● Activity list
A. Answer these questions from the passage about work expectations for people without children, one line each, marked to match:
(i) What does the writer say about the manager's family situation?
(ii) What did the writer bring in to get the company to accept the writer's limits?
(iii) What do the big bosses want on holidays?
B. Output the part of the passage about work expectations for people without children, starting with "But, what bugs" and going on through "for some reason.".

I agree completely that we're expected to work way too much, children or not. I don't have children and I don't plan on it, because I know my own personal limits. I'm a great aunt and Big Sister, but if I had to devote the time and energy it takes to raise a child on my own, I'd probably end up in a mental institution. (Which says nothing about children, just that I know what I'm capable of and not.)

I've been on the end of being expected to cover for people with children. Now, some people I don't mind. My manager is a single mom and when she asks me if I mind covering something so she can go pick her son up from school or something, I don't mind. Because she asks. She doesn't assume. She treats me like an adult with a life, so I don't mind going a bit farther for her than I normally would.

But, what bugs me to no end is being expected to work holidays because, well "you don't have kids." No, I don't. But I do have a family that would love to see me, just like people with children. And frankly, my work can be done in advance and doesn't require anyone from my department to work holidays -- but the big bosses want someone on duty for some reason.

The only way I got my company to get off my back and accept that I wasn't going to work myself to death for them was by bringing in documentation from my doctor about my health issues. I really, really didn't want do to that, but I didn't have a choice. If I hadn't, I'd have been fired for not being "enthusiastic" about working holidays, long weekends, unexpected overtime, nights, weekends...whenever they wanted me to work.

[Entries taken from a collection]
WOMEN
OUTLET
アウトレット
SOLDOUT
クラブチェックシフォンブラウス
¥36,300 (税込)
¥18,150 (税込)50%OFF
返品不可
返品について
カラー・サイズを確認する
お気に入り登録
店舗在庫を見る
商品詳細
--
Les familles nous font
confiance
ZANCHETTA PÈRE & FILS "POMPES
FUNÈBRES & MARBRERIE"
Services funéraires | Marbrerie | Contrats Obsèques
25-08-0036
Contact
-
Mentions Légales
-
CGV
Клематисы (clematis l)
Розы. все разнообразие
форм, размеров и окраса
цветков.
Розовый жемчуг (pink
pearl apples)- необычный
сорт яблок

● Solutions for each task
A.
(i) The manager is a single mom.
(ii) Documentation from the writer's doctor about the writer's health issues.
(iii) Someone on duty.

B.
But, what bugs me to no end is being expected to work holidays because, well "you don't have kids." No, I don't. But I do have a family that would love to see me, just like people with children. And frankly, my work can be done in advance and doesn't require anyone from my department to work holidays -- but the big bosses want someone on duty for some reason.